The new vaccine, ChAdOx2 RabG, is designed to be given in a single visit. In the trial, conducted in Tanzania, researchers tested its safety and the immune response it created. 63 adults and 111 children aged 2-6 years received either the new vaccine or a currently licensed rabies vaccine for comparison.
The researchers found that the new vaccine triggered much stronger immune responses than the currently available rabies vaccines. Antibody levels in adults were around five times higher than those seen with a single dose of the current rabies vaccines after a year, and in children they were more than eight times higher.
In children, the new, single-dose vaccine also outperformed a standard two-dose regimen of current vaccine recommended by the World Health Organisation. Nearly all children who received the new vaccine maintained antibody levels above the threshold considered protective against rabies one year after vaccination.
"Rabies is entirely preventable, yet it still causes tens of thousands of deaths each year, mostly among children," said Professor Sandy Douglas of the Jenner Institute, Nuffield Department of Medicine at the University of Oxford, the developer of the vaccine and the study’s senior author. "What makes this especially tragic is that existing vaccines work well, but they are difficult to deliver in the places where they are most needed.
"Our findings suggest that a single-dose vaccine could offer a practical and affordable way to protect vulnerable populations, particularly in rural and low-resource settings."
The study also found that the vaccine induced rapid immune responses, raising the possibility that it could be used not only for prevention before exposure, but potentially as part of emergency treatment after a bite. However, further research is needed to confirm this, with a follow-up study planned to start later in 2026.
Rabies is usually transmitted through dog bites, and global efforts to eliminate the disease focus on vaccinating dogs and improving access to post-exposure treatment. However, delivering multi-dose vaccination schedules remains a major challenge, particularly where access to healthcare is limited.
The researchers say that a low-cost, single-dose vaccine could make preventive vaccination programmes more feasible, especially in high-risk areas where current approaches are not widely used.
The trial is ongoing, with participants being followed for up to 5.5 years to assess how long protection lasts. Larger studies will also be needed to confirm the findings and support regulatory approval.
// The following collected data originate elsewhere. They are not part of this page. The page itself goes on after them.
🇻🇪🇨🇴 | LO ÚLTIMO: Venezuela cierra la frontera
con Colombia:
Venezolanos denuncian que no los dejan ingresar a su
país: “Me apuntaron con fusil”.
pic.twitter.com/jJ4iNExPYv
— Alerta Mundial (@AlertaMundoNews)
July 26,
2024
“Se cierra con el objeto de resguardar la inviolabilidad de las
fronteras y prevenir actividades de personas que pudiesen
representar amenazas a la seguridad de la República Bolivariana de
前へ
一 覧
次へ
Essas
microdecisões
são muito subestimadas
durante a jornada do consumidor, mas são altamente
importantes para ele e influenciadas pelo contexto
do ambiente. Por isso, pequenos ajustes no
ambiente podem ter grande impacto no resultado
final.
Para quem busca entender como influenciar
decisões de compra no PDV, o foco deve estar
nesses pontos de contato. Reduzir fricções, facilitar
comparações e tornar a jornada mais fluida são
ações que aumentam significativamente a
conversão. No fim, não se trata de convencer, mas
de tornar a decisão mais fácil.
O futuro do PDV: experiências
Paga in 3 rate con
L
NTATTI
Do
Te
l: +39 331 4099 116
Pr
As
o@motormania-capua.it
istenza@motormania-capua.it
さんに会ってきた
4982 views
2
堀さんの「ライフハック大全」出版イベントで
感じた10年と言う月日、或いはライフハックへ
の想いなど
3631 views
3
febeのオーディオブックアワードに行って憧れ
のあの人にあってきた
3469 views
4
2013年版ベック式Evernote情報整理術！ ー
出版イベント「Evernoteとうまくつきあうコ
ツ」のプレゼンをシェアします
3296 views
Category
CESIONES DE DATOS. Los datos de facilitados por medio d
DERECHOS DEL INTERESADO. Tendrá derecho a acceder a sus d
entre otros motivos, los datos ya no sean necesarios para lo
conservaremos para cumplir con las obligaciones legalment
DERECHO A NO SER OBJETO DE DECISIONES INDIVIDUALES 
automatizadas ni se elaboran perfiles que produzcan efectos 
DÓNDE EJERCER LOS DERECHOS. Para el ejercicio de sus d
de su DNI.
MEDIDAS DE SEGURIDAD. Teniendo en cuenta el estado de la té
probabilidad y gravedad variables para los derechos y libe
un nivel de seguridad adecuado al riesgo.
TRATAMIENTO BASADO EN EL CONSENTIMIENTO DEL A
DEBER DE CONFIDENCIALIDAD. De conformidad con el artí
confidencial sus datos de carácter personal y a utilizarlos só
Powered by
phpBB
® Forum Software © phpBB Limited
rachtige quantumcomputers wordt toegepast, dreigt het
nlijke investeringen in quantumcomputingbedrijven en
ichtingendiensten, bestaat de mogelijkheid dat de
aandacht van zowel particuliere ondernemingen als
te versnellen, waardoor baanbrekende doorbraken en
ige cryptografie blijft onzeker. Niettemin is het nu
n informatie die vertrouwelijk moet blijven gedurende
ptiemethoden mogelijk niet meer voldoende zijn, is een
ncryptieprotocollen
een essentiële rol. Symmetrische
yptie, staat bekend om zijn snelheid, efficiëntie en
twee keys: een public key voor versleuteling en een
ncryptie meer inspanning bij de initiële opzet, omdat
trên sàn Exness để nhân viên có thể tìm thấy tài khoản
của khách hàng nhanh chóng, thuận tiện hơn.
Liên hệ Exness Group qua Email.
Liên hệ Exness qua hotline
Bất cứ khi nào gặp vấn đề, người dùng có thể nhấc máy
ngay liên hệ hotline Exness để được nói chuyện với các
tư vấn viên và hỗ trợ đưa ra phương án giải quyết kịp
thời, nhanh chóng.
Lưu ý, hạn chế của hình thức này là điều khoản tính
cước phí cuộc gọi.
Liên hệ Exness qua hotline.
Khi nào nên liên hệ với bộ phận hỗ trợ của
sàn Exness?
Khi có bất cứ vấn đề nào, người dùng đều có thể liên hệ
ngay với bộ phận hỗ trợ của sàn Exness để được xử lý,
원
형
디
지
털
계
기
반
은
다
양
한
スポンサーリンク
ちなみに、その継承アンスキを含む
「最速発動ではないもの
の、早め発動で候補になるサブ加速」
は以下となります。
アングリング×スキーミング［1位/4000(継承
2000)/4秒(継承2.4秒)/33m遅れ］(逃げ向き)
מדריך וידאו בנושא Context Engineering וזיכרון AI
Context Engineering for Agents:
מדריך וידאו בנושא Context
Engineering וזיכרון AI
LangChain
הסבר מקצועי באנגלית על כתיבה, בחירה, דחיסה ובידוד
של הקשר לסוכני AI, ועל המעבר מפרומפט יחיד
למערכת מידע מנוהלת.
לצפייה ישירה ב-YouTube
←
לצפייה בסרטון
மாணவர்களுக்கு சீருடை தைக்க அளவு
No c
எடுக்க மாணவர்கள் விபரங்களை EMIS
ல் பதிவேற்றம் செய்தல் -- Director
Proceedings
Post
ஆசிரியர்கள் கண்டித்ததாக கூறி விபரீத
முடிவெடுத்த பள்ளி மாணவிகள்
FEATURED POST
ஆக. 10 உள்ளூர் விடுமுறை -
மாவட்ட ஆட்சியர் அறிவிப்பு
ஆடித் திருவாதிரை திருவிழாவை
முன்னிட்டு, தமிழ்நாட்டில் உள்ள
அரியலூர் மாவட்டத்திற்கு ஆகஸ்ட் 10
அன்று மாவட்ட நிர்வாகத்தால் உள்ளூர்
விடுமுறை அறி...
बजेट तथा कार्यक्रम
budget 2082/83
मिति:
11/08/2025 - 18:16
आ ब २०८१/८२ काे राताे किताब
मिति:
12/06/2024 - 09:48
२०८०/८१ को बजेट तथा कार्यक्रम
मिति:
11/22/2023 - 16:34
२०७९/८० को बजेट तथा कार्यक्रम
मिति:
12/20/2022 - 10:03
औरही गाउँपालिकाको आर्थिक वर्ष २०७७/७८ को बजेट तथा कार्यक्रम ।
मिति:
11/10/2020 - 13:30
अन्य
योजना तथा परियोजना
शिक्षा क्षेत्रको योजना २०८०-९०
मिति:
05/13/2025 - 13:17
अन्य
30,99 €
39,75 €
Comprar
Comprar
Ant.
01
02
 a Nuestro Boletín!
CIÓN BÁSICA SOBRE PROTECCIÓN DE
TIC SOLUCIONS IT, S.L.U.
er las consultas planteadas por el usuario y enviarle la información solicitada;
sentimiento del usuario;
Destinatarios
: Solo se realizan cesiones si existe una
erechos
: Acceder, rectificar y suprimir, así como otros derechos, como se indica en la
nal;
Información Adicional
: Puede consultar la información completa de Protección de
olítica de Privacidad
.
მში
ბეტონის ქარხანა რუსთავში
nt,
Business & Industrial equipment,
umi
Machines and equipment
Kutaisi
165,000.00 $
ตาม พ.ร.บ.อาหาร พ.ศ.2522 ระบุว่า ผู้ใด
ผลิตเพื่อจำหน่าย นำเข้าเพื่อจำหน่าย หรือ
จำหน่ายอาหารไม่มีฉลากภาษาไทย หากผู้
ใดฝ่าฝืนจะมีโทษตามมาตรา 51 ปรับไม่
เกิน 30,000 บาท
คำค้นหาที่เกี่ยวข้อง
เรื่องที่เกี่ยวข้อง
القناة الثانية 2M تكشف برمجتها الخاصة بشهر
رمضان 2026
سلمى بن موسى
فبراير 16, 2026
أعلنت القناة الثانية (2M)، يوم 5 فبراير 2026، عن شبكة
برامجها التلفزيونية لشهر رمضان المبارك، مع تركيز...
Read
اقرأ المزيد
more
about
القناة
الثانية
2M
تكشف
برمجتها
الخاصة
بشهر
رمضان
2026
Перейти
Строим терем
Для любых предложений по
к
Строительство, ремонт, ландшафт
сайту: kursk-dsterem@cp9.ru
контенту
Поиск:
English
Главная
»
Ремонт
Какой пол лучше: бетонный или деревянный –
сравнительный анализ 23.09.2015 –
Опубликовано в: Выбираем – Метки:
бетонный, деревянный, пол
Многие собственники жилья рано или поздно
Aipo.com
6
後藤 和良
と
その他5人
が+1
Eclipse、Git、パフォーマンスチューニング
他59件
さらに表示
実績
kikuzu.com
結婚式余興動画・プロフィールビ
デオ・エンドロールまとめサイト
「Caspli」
"If these results are confirmed in larger trials, this vaccine could be a game changer for rabies prevention," adds Dr Adam Ritchie, first author of the study and Senior Vaccinologist at the Jenner Institute. "In a world where wealthy travellers can be vaccinated but children living in the same high-risk regions rarely are, it has the potential to simplify vaccination, reduce costs, and ultimately save lives."
Dr Ally Olotu, Director of Science, Ifakara Health Institute, and local lead of the study concludes "Rabies is a preventable disease that still claims hundreds of lives across Tanzania and thousands across Africa and Asia annually.
"By demonstrating, with this vaccine that a simpler and more affordable vaccination schedule can provide strong protection, this trial brings us closer to making rabies pre-exposure prophylaxis accessible to the populations that need it most. The Ifakara Health Institute has been a major contributor in the country’s fight against Rabies and we are delighted to be a part of this exciting new development together with our partners."
The paper, ‘Safety and immunogenicity of a single-dose adenovirus-vectored rabies vaccine over 1 year in adults and children in Tanzania: interim data from an ongoing, partly randomised, controlled, phase 1b/2 trial’, is published in The Lancet Infectious Diseases.